==== BRANO PROPOSTO
Galan non è rimasto zitto. E neanche «intimidito». «Pensi piuttosto la Dal Lago - ha detto il governatore - a rispondere mediante fatti, documenti, carte e non con minacce, le quali non fanno che aumentare le perplessità più severe nei riguardi della società da lei presieduta». Perché il governatore del Veneto da tempo tuona contro la presenza di amministratori pubblici nelle spa autostradali, per non parlare dell'eccesso di poltrone, visto che la media nel Veneto è di una poltrona ogni 4,4 chilometri. Galan si è letto l'intera nota della presidente della "Serenissima" e ha colto una "lacuna: «La presidente Dal Lago ha evitato di ricordare che l'incarico all'avvocato patrocinatore della nuova concessione è costato 4 milioni di euro. E ha evitato anche di accennare al fatto che una parcella tanto enorme è stata pagata con pubblico denaro». E ha contestato l'uso, da parte della Dal Lago, del termine "trasparente": «Usare l'aggettivo trasparente da parte di una società che non rende pubblici neppure i compensi dei suoi amministratori, mi sembra a dir poco fuori luogo. Tanto più se ci si ricorda che i suddetti amministratori siedono in quei Cda a seguito di "meriti" puramente di tipo politico». E al timore che si possano mettere a repentaglio la realizzazione di prossime infrastrutture viarie nel Veneto, Galan ricorda alla Dal Lago di essersi sempre battuto, «per conto e in nome della Regione», per dotare di infrastrutture il Veneto.
========
CONSEGNA 1 =
Indichi se ciascuna delle affermazioni seguenti concorda con il brano proposto, rispondendo sì o no e citando le parole del brano che lo stabiliscono: (a) nel Veneto si conta in media una poltrona ogni 4,4 chilometri; (b) l'incarico all'avvocato patrocinatore della nuova concessione è costato 2 milioni di euro; (c) la società presieduta dalla Dal Lago rende pubblici i compensi dei suoi amministratori.
CONSEGNA 2 =
Traduca in inglese la seguente frase del brano proposto: "La presidente Dal Lago ha evitato di ricordare che l'incarico all'avvocato patrocinatore della nuova concessione è costato 4 milioni di euro."
CONSEGNA 3 =
Secondo il brano proposto, quale carica ricopre Galan?
==== ELEMENTI FORNITI
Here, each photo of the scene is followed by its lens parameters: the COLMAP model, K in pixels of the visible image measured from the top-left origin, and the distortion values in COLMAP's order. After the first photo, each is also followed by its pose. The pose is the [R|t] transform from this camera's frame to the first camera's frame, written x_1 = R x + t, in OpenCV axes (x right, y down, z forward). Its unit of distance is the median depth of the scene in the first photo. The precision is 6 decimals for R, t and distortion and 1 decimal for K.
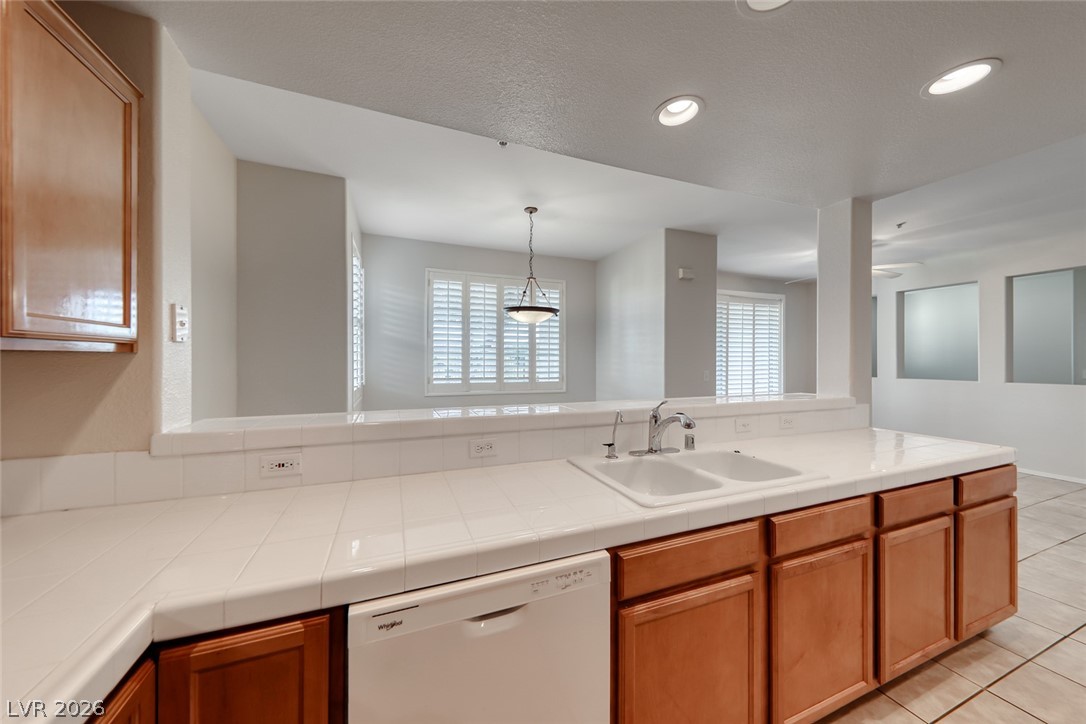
lens RADIAL K [[372.2, 0, 540.5], [0, 372.2, 362.2], [0, 0, 1]] dist [0.010659, -0.003953]
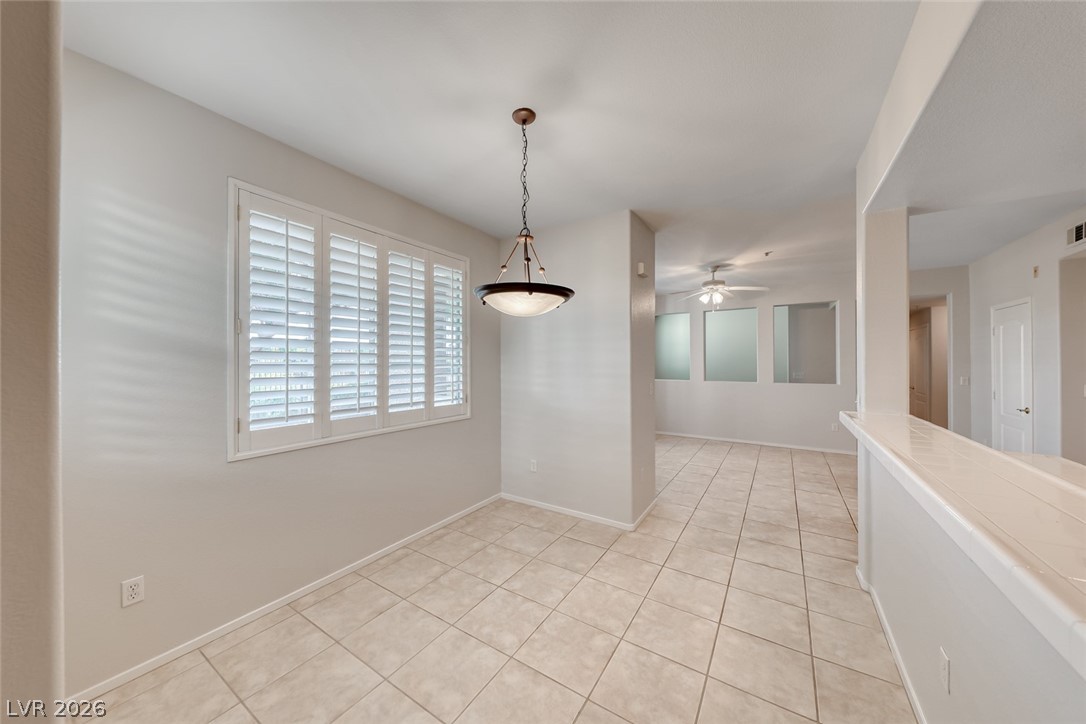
lens RADIAL K [[372.2, 0, 537.4], [0, 372.2, 362.8], [0, 0, 1]] dist [0.010659, -0.003953]
pose [[0.812857, -0.006712, 0.582424, -0.262994], [0.008336, 0.999965, -0.000109, -0.025251], [-0.582404, 0.004944, 0.812885, 0.402254]]
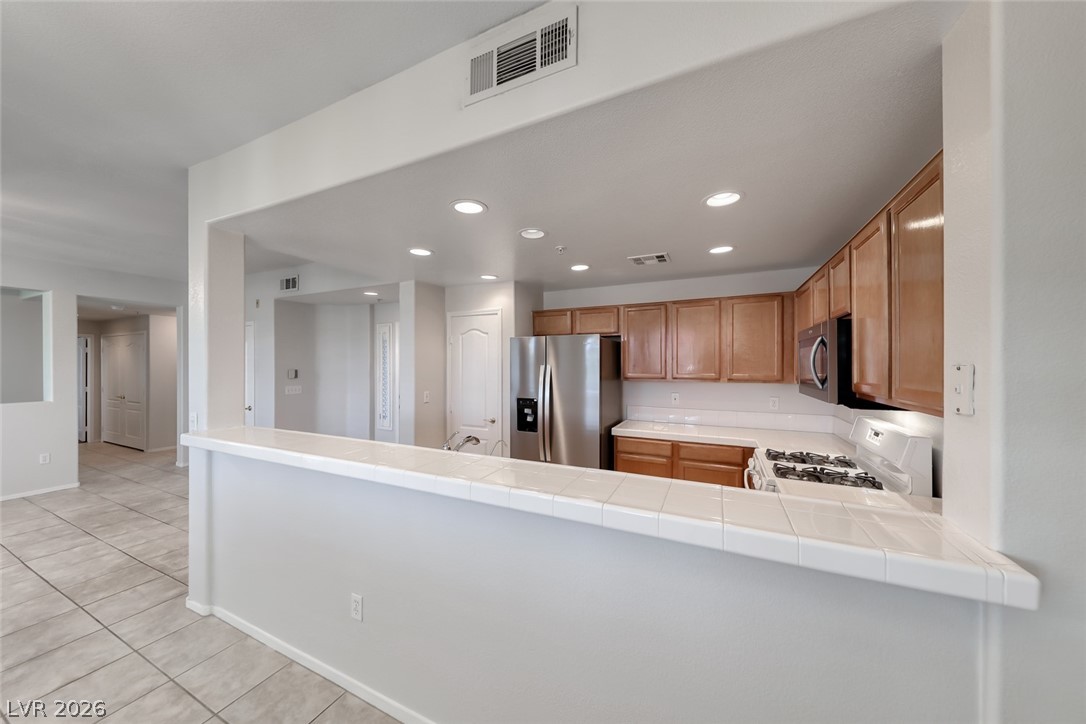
lens RADIAL K [[372.2, 0, 540.2], [0, 372.2, 366.9], [0, 0, 1]] dist [0.010659, -0.003953]
pose [[-0.679431, -0.007487, 0.733701, -0.258311], [0.003200, 0.999908, 0.013167, -0.041926], [-0.733732, 0.011294, -0.679345, 0.574546]]
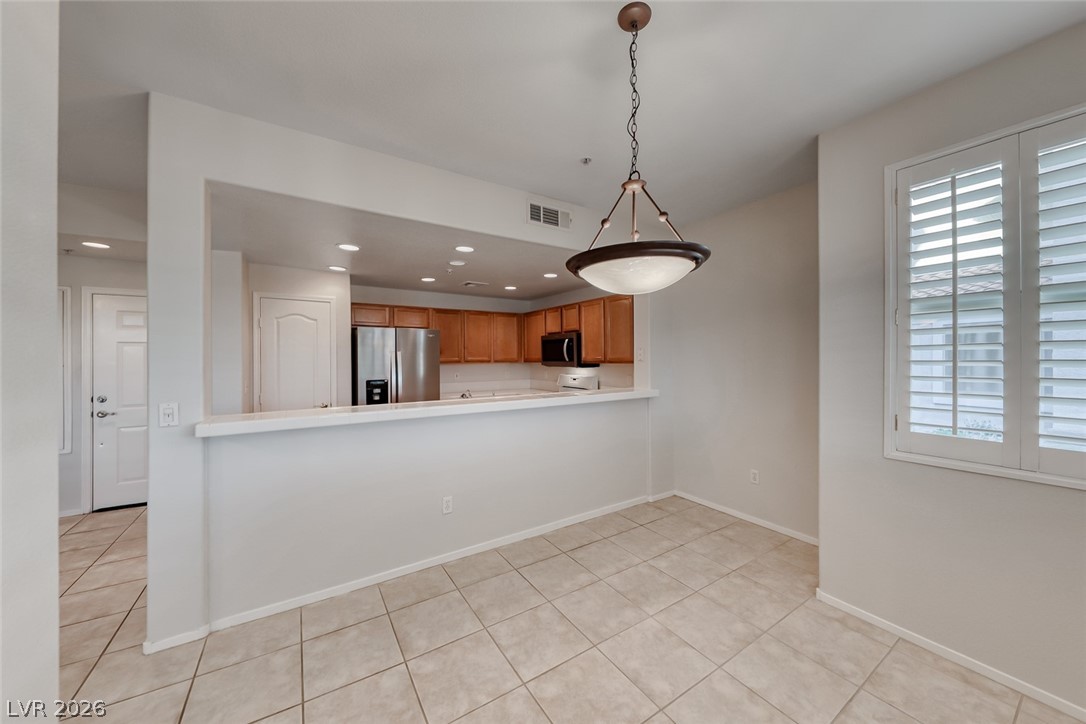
lens RADIAL K [[372.2, 0, 539.1], [0, 372.2, 365.7], [0, 0, 1]] dist [0.010659, -0.003953]
pose [[-0.982283, 0.006129, -0.187304, 0.117904], [0.000535, 0.999553, 0.029900, -0.027108], [0.187403, 0.029270, -0.981847, 1.052058]]
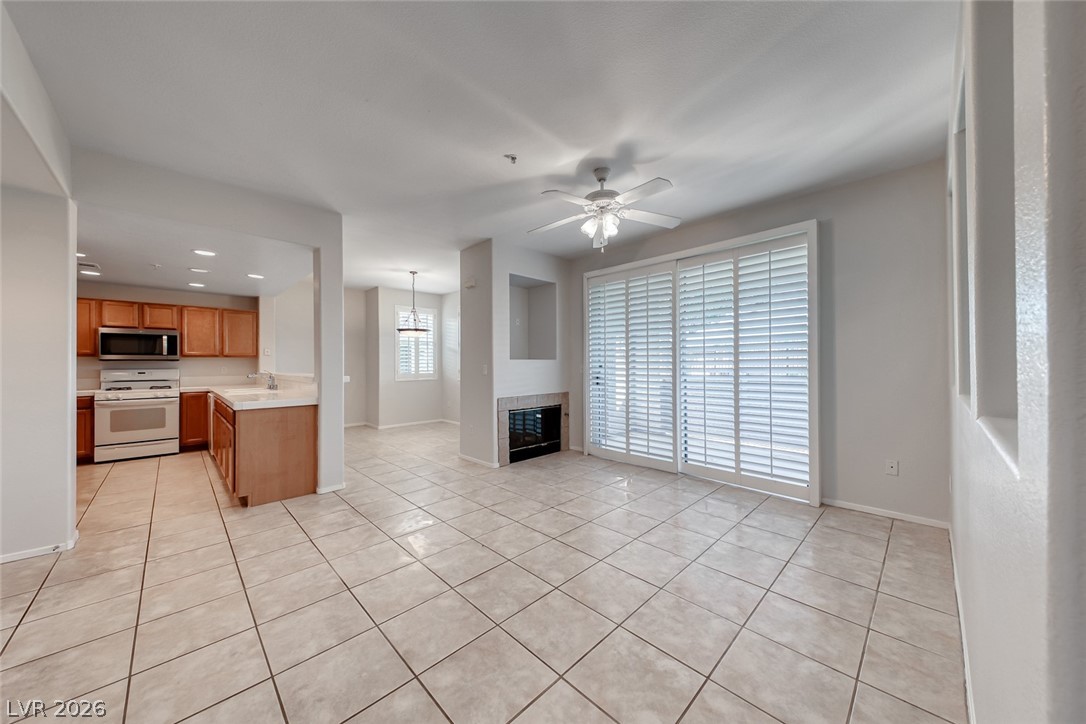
lens RADIAL K [[372.2, 0, 538.4], [0, 372.2, 363.9], [0, 0, 1]] dist [0.010659, -0.003953]
pose [[0.385240, -0.003271, -0.922811, 1.393347], [-0.001480, 0.999990, -0.004162, 0.022371], [0.922815, 0.002969, 0.385231, 0.661923]]
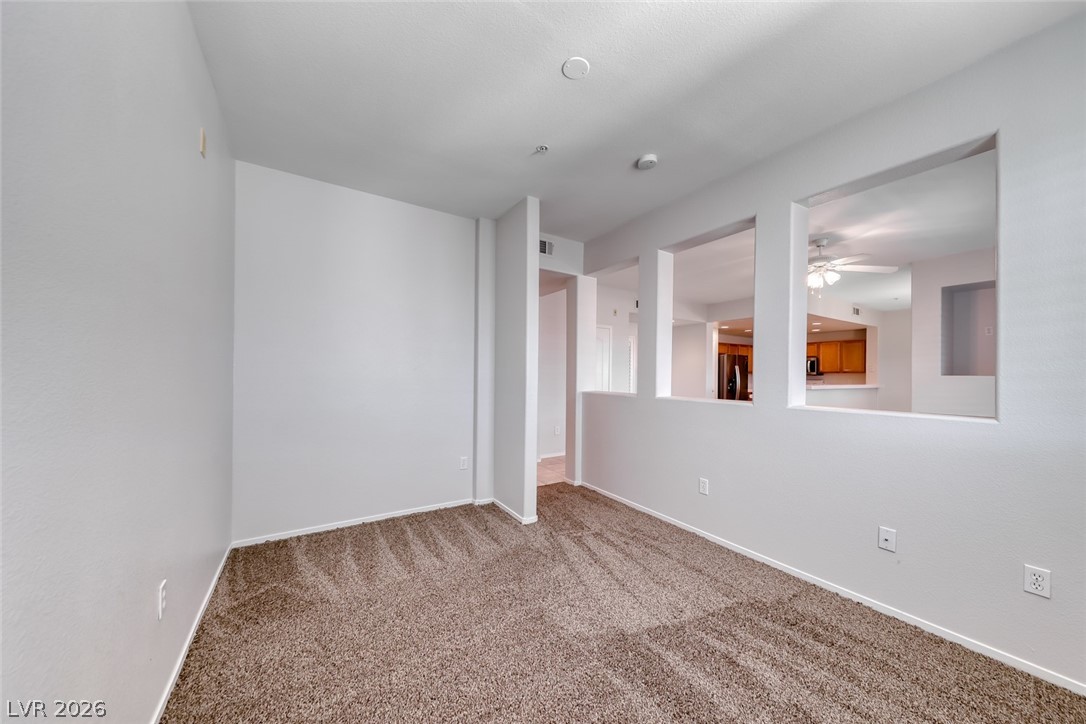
lens RADIAL K [[372.2, 0, 545.4], [0, 372.2, 383.5], [0, 0, 1]] dist [0.010659, -0.003953]
pose [[-0.982677, -0.008103, -0.185152, 1.644063], [-0.013781, 0.999473, 0.029401, 0.013323], [0.184816, 0.031443, -0.982270, 1.777544]]
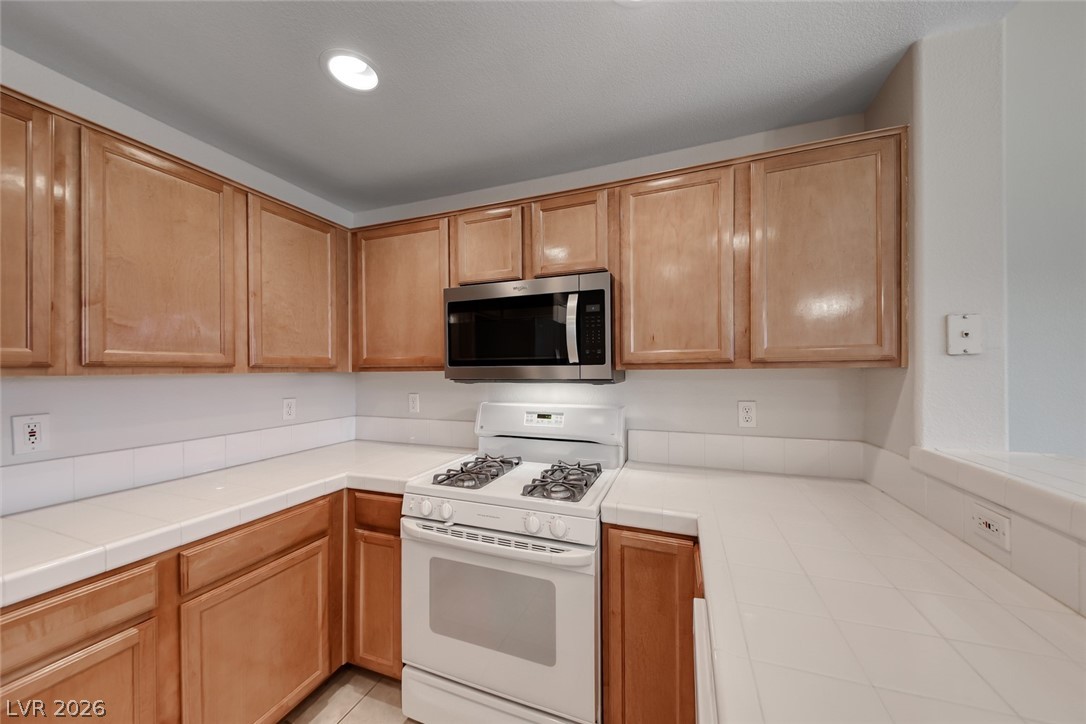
lens RADIAL K [[372.2, 0, 543.0], [0, 372.2, 368.7], [0, 0, 1]] dist [0.010659, -0.003953]
pose [[-0.673514, -0.000507, -0.739174, 0.105258], [-0.000164, 1.000000, -0.000537, -0.003643], [0.739175, -0.000241, -0.673514, 0.230450]]
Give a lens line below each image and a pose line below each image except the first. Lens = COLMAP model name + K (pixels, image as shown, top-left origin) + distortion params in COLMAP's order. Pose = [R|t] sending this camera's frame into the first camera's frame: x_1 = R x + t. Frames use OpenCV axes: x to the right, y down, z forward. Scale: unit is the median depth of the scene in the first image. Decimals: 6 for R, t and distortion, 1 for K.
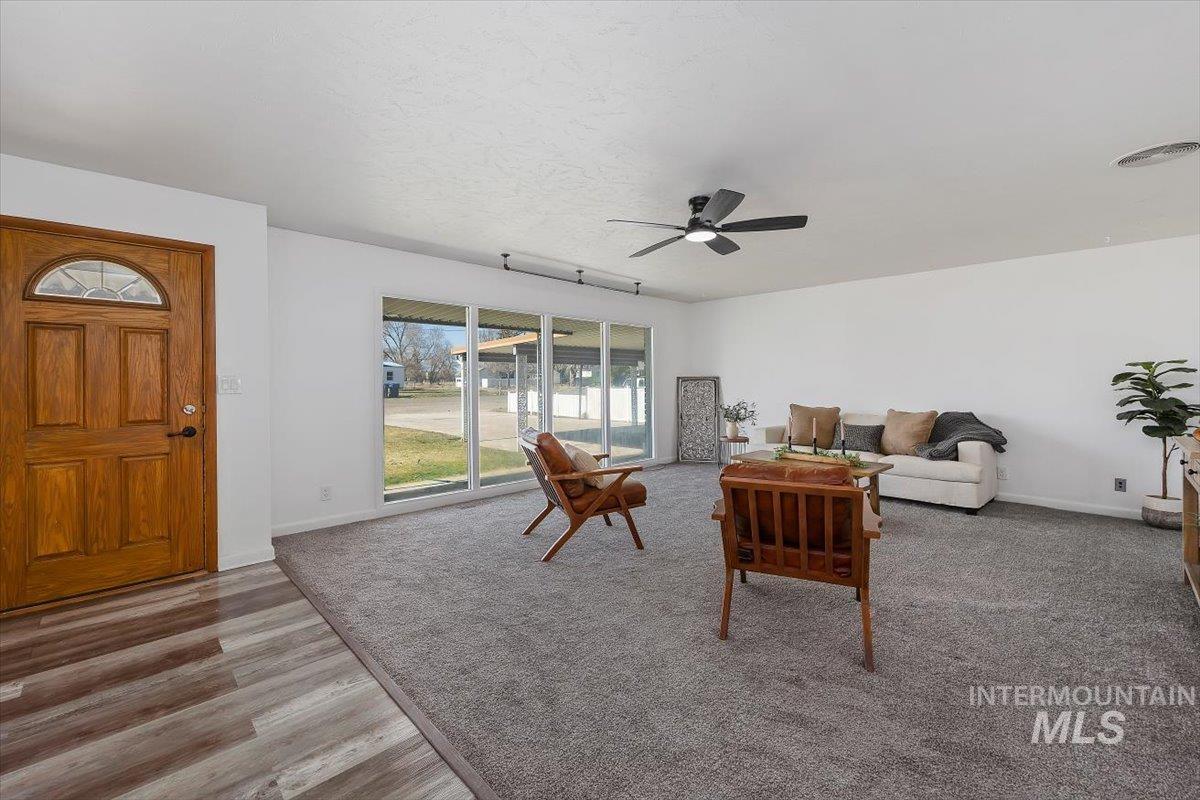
lens RADIAL K [[500.2, 0, 588.6], [0, 500.2, 378.5], [0, 0, 1]] dist [0.000150, 0.000043]
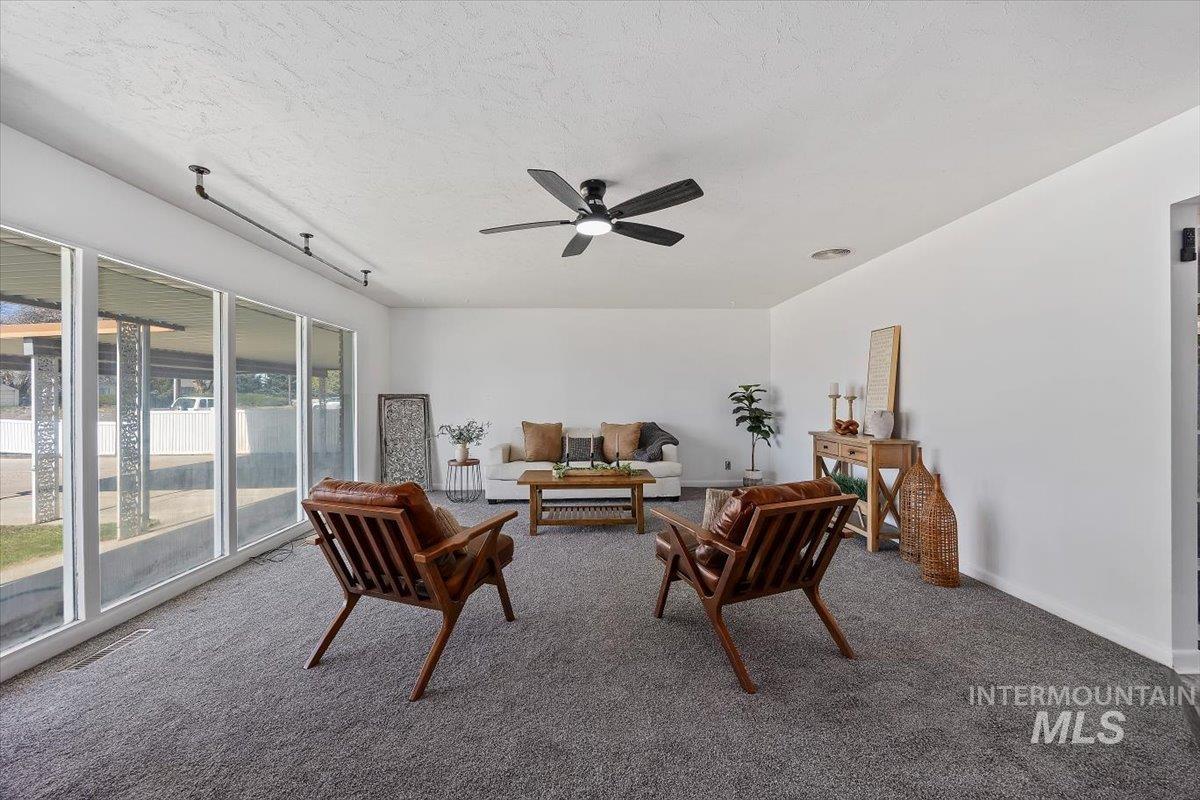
========
RISPOSTA 1 =
(a) Sì: «la media nel Veneto è di una poltrona ogni 4,4 chilometri».
(b) No: «l'incarico all'avvocato patrocinatore della nuova concessione è costato 4 milioni di euro».
(c) No: «una società che non rende pubblici neppure i compensi dei suoi amministratori».

RISPOSTA 2 =
President Dal Lago avoided mentioning that the engagement of the lawyer representing the new concession cost 4 million euros.

RISPOSTA 3 =
È il governatore del Veneto.